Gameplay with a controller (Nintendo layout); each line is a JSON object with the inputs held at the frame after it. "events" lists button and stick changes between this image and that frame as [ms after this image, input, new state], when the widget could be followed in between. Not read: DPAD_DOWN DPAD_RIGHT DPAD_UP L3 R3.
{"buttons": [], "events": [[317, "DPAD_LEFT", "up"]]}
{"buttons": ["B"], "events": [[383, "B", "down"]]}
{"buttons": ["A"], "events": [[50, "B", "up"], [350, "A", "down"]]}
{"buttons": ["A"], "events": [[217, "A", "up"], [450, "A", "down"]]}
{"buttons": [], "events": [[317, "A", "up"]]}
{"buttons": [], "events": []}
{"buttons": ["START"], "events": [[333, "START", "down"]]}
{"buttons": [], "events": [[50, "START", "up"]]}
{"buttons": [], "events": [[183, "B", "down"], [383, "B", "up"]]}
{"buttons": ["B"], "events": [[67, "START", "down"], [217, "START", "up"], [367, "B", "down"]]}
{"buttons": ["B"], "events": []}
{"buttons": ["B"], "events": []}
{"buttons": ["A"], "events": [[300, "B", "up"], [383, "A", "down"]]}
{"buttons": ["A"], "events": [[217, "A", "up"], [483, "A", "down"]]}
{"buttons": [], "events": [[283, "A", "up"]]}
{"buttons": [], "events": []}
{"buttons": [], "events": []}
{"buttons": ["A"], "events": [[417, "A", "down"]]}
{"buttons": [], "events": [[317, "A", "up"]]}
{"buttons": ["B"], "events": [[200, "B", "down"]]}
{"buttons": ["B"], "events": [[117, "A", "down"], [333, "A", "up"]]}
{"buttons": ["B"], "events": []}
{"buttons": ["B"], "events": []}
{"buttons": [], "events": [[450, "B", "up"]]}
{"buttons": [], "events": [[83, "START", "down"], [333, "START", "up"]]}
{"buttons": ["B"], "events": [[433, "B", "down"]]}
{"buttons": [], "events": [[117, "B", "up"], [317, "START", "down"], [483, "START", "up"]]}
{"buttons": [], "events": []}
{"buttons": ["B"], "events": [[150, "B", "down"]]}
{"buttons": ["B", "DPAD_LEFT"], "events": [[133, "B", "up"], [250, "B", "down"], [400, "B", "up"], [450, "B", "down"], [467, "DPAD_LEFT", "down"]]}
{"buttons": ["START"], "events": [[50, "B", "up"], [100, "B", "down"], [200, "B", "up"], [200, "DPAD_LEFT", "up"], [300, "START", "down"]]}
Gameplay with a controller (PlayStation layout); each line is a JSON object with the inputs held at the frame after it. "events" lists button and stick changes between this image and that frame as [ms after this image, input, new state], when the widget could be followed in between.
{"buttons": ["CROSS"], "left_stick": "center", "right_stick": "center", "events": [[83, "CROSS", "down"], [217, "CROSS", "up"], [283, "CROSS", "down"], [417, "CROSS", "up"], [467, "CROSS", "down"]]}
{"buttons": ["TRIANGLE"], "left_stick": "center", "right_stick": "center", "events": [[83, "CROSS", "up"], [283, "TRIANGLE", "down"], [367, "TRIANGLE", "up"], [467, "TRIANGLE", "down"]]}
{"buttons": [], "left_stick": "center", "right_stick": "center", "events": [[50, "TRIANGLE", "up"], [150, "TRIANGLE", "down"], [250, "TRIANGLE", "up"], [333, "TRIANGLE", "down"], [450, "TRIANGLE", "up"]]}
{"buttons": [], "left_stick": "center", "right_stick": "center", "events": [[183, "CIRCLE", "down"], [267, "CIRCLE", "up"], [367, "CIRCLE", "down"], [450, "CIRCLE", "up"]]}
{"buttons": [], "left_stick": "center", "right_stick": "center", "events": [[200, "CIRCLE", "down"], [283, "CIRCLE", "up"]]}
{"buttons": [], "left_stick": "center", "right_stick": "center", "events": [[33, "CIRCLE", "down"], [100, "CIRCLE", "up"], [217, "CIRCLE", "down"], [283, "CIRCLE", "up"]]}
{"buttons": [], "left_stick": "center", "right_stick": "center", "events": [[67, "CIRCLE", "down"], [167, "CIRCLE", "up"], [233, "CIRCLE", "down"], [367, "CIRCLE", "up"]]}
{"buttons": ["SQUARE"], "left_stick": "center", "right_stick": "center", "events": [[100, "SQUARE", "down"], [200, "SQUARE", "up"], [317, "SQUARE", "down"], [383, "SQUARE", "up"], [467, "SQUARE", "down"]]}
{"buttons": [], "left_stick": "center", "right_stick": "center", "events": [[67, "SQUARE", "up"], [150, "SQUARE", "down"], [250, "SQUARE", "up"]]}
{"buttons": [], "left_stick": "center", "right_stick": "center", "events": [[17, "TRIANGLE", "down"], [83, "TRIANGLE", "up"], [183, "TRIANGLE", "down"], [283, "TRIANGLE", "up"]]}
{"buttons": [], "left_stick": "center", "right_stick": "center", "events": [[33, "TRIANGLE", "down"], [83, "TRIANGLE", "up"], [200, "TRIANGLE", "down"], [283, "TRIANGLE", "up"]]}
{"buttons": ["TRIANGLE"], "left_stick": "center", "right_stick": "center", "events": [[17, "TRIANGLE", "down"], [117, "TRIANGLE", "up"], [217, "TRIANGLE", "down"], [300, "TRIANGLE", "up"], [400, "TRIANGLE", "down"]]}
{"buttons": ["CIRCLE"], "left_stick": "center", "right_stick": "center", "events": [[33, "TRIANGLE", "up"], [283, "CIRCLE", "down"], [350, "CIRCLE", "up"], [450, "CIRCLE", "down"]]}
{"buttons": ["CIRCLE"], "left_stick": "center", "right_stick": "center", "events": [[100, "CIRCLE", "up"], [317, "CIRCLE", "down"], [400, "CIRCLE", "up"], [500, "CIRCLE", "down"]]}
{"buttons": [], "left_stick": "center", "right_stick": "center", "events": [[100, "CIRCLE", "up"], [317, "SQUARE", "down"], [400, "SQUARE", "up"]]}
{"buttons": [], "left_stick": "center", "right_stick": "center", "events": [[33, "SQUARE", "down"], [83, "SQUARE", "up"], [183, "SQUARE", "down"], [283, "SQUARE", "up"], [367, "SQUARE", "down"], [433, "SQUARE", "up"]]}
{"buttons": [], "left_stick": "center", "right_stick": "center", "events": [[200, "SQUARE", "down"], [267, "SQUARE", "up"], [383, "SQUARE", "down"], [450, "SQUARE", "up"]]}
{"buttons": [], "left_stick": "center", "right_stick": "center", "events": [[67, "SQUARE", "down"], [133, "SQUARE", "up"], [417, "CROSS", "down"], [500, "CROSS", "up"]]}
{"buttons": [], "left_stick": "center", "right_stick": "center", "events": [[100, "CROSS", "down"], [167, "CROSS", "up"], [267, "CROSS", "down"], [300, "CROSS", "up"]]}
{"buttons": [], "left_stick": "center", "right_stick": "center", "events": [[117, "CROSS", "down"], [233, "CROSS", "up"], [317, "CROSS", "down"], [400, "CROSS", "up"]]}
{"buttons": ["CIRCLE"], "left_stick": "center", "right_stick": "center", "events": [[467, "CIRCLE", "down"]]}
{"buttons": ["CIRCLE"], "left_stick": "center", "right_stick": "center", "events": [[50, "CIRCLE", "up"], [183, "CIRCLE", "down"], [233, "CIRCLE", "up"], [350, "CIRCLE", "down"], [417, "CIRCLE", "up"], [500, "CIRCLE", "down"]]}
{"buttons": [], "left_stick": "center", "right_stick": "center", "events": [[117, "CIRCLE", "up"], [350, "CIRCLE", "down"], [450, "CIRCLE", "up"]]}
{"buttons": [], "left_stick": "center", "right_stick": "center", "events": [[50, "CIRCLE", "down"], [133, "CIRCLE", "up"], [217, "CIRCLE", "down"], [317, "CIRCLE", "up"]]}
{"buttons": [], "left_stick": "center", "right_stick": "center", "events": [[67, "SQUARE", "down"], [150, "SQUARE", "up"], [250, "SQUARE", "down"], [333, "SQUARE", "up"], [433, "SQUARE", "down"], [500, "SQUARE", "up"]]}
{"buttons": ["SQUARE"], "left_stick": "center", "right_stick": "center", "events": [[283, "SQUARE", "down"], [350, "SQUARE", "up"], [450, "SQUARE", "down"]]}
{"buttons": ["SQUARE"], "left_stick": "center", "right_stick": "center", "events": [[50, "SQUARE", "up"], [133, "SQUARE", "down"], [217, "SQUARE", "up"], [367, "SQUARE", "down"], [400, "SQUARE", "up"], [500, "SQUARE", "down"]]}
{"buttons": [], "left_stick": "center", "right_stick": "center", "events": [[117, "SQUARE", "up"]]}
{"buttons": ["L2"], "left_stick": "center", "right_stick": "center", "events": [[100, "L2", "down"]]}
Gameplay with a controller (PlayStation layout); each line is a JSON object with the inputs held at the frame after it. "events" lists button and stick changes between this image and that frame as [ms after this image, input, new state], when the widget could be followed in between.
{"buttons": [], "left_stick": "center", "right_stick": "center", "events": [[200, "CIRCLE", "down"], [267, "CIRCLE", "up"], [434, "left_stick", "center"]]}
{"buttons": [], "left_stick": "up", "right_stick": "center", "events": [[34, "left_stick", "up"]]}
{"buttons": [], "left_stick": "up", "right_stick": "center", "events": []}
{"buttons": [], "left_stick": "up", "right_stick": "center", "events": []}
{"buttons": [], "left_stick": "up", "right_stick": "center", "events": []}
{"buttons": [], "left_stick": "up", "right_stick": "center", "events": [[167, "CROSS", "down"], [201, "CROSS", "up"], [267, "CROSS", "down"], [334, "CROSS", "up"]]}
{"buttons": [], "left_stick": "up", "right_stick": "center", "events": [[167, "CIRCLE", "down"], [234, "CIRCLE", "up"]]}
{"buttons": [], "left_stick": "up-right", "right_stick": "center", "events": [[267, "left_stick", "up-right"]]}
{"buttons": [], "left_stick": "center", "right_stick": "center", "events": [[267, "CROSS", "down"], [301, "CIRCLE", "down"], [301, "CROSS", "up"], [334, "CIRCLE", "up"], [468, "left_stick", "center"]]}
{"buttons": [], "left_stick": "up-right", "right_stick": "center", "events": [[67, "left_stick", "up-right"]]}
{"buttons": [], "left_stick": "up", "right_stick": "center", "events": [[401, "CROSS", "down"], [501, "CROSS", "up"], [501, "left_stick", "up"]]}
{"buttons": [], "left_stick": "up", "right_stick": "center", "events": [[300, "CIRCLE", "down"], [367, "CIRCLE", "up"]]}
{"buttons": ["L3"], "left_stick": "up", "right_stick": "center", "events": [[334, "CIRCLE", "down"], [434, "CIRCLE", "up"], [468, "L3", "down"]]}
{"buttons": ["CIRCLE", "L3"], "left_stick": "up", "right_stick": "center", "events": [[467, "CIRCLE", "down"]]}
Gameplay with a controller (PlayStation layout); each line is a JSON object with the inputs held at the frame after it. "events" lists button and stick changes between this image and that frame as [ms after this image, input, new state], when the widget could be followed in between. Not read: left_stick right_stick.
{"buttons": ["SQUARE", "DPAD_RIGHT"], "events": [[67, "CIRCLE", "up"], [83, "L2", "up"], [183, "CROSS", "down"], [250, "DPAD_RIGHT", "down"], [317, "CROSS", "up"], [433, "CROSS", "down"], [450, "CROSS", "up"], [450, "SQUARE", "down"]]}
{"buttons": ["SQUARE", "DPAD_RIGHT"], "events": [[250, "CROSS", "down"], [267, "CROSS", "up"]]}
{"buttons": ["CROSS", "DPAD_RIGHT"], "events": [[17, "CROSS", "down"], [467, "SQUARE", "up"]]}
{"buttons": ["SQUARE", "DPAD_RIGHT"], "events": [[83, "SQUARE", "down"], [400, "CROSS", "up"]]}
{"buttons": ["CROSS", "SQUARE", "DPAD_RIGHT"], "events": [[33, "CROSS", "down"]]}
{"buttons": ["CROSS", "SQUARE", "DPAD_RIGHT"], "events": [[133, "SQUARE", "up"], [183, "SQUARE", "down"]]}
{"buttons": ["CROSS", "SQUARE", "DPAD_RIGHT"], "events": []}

+++

What you have to do → Copy each line of the listing above that includes the word "START".

Answer to this problem →
{"buttons": ["START"], "events": [[333, "START", "down"]]}
{"buttons": [], "events": [[50, "START", "up"]]}
{"buttons": ["B"], "events": [[67, "START", "down"], [217, "START", "up"], [367, "B", "down"]]}
{"buttons": [], "events": [[83, "START", "down"], [333, "START", "up"]]}
{"buttons": [], "events": [[117, "B", "up"], [317, "START", "down"], [483, "START", "up"]]}
{"buttons": ["START"], "events": [[50, "B", "up"], [100, "B", "down"], [200, "B", "up"], [200, "DPAD_LEFT", "up"], [300, "START", "down"]]}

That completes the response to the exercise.